══ Given text

Clustering Algorithms¶
Base Clustering Class¶
This module builds a a base class for clustering problems, such as k-means. The preprocessing (if applicable) is done at this class level.
- class clustering.Clustering(features, standardized=True)[source]¶
A class used to represent a clustering algorithm.
- Parameters
features (numpy.ndarray) – Design matrix of explanatory variables.
standardized (bool) – Whether to center/scale the data. True by default.
- sample_size¶
The sample size of all given data (train and test).
- Type
int
- dimension¶
The number of dimensions of the data, or columns of design matrix. Does not include output.
- Type
int
k-Means Clustering Algorithm¶
- class kmean.KCluster(features, standardized=True, k=3, threshold=0.01)[source]¶
A class to represent a k-means clustering model.
- k¶
How many clusters to use in the algorithm
- Type
int
- final_clusters_idx¶
Store which cluster each observation belongs to
- Type
numpy.ndarray
- final_centers¶
A self.k by self.dimension matrix storing the positions of the cluster centers
- Type
numpy.ndarray
- number_iterations¶
How many steps the algorithm took to converge
- Type
int
- threshold¶
How small the error needs to be to end the convergence
- Type
float
- feature_means¶
Store the predicted position each observation is centered around.
- Type
numpy.ndarray
- static compute_distance_matrix(features, centers)[source]¶
Compute distances of each of n row vectors in a matrix to each of k vectors representing ‘centers.’
- Parameters
features (numpy.ndarray) – n by d array, where d is the dimension of dataset, n is the sample size
centers (numpy.ndarray) – k by d array, where k is the number of clusters and d is the dimension
- Returns
distance_matrix – An n by k array. The (i,j) entry is the distance from the i-th row of X to the jth row of centers. We use the l_2 Euclidean norm for d dimensions.

════

Prompt 1 —
Copy out the entries' lines exactly, beginning with the line containing "# Sikkerhed" and ending with the line containing "Total Files | 1", both included.

══ Recorded information

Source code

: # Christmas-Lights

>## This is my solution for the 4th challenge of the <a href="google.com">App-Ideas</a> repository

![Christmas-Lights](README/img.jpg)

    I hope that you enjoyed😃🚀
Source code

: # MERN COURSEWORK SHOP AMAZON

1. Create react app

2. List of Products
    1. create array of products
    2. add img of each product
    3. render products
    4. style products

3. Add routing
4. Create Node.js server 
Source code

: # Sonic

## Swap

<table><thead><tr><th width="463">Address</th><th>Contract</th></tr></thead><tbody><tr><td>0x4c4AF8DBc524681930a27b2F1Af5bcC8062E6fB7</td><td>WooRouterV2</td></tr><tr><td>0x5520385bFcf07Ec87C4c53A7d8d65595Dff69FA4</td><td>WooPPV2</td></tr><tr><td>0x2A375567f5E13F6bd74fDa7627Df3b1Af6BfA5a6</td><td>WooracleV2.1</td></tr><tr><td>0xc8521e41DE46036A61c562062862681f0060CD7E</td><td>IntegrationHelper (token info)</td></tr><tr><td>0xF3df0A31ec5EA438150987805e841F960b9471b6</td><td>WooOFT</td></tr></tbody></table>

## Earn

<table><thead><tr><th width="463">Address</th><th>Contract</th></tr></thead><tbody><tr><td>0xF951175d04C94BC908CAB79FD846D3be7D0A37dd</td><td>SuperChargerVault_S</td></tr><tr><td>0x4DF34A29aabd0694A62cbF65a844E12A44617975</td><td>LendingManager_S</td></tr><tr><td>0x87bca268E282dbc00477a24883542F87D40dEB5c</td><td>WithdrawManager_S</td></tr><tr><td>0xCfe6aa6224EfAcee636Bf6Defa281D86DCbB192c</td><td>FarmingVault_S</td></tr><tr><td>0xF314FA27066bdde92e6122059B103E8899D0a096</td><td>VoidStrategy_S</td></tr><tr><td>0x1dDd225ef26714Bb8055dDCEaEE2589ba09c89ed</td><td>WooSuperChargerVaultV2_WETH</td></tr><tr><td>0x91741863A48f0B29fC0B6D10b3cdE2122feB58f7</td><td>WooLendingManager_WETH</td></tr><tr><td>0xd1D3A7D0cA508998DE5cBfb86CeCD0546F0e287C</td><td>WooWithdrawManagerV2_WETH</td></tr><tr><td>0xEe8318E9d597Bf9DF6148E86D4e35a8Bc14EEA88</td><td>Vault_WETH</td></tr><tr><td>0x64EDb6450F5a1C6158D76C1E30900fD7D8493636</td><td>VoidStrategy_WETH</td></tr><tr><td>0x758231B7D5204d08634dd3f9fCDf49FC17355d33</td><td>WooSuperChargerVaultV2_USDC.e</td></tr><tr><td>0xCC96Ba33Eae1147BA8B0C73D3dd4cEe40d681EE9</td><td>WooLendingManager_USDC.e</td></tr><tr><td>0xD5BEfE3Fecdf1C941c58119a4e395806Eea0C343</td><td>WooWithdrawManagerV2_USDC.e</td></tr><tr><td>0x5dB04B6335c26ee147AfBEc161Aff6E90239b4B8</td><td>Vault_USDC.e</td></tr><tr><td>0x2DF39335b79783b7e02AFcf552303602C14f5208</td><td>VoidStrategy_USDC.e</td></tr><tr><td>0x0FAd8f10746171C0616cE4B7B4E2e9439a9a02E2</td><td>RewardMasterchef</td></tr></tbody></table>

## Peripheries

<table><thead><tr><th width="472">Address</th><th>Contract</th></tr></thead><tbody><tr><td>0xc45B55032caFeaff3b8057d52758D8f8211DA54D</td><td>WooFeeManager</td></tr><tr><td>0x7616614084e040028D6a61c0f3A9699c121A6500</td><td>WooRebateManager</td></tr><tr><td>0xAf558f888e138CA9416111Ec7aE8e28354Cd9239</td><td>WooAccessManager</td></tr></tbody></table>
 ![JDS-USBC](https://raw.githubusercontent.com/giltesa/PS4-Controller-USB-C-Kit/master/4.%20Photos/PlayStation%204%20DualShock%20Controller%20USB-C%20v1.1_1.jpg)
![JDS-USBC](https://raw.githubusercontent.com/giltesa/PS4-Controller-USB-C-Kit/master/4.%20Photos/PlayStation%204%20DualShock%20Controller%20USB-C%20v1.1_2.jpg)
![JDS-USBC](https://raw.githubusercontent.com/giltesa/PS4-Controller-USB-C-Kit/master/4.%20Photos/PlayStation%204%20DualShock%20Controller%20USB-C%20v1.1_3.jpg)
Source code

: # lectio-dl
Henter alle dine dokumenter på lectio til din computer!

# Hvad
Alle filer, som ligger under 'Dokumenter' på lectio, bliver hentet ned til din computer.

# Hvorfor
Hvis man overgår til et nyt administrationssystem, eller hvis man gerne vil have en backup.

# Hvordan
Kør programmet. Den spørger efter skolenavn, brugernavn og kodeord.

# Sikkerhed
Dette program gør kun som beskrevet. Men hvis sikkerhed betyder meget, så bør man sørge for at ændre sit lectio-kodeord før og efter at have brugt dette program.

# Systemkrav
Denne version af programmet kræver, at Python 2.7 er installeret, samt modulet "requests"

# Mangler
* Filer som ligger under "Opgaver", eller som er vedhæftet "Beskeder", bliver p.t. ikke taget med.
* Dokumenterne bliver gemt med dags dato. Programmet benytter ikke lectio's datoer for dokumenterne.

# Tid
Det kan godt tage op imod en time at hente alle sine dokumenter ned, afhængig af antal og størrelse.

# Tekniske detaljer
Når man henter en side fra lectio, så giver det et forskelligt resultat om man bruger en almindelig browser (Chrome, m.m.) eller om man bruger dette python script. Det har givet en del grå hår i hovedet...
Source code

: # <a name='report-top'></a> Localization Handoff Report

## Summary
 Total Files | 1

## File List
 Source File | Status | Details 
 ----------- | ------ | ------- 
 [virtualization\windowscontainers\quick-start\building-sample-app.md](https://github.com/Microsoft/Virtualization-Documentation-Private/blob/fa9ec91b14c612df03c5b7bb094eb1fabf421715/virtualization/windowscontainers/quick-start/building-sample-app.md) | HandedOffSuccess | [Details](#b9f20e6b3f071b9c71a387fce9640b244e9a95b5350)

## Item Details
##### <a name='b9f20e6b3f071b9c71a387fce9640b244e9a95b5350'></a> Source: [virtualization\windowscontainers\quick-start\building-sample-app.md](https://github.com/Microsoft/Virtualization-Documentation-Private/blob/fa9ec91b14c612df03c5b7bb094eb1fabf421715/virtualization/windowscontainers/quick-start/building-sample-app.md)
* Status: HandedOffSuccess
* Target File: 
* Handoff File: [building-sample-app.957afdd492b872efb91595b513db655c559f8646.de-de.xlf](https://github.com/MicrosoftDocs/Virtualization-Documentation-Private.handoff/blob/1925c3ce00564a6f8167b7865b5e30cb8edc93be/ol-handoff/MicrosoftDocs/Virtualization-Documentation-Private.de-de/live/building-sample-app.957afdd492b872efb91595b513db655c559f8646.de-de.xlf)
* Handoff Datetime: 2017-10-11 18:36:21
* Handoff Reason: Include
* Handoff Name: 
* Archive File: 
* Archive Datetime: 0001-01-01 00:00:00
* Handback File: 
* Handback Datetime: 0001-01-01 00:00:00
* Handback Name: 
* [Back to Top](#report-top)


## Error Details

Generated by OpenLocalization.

════

Prompt 2 —
Write the next part of the clustering documentation, picking up after its last line.

Answer area 1 —
# Sikkerhed
Dette program gør kun som beskrevet. Men hvis sikkerhed betyder meget, så bør man sørge for at ændre sit lectio-kodeord før og efter at have brugt dette program.

# Systemkrav
Denne version af programmet kræver, at Python 2.7 er installeret, samt modulet "requests"

# Mangler
* Filer som ligger under "Opgaver", eller som er vedhæftet "Beskeder", bliver p.t. ikke taget med.
* Dokumenterne bliver gemt med dags dato. Programmet benytter ikke lectio's datoer for dokumenterne.

# Tid
Det kan godt tage op imod en time at hente alle sine dokumenter ned, afhængig af antal og størrelse.

# Tekniske detaljer
Når man henter en side fra lectio, så giver det et forskelligt resultat om man bruger en almindelig browser (Chrome, m.m.) eller om man bruger dette python script. Det har givet en del grå hår i hovedet...
Source code

: # <a name='report-top'></a> Localization Handoff Report

## Summary
 Total Files | 1

Answer area 2 —
- Return type
numpy.ndarray
Notes
An efficient numpy procedure (using its broadcasting functionality) to compute all pairwise differences between two collections of data points is given in 4. We use this, as an alternative to using a manual nested ‘for-loop’ procedure.
References
- static update_clusters(features, centers)[source]¶
Given a current set of k centers, compute which cluster each row vector of the data matrix is closest to.
- Parameters
features (numpy.ndarray) – n by d array, where d is the dimension of dataset, n is the sample size
centers (numpy.ndarray) – k by d array, where k is the number of centers
- Returns
closest_center_idx – A vector of length n whose i-th entry is the integer p minimizing distance of ith row of features to the pth cluster point. We use the d-dimensional l_2 Euclidean norm.
- Return type
numpy.ndarray
- static update_means(features, closest_center_idx, k)[source]¶
Compute the updated means given a set of new clustering centers.
- Parameters
features (numpy.ndarray) – n by d array, where d is the dimension of dataset, n is the sample size
closest_center_idx (numpy.ndarray) – n by 1 array
k (int) – The number of centers.
- Returns
cluster_means – A k by d array. The i-th row is the d-dimensional element-wise mean of all row vectors of X in cluster i.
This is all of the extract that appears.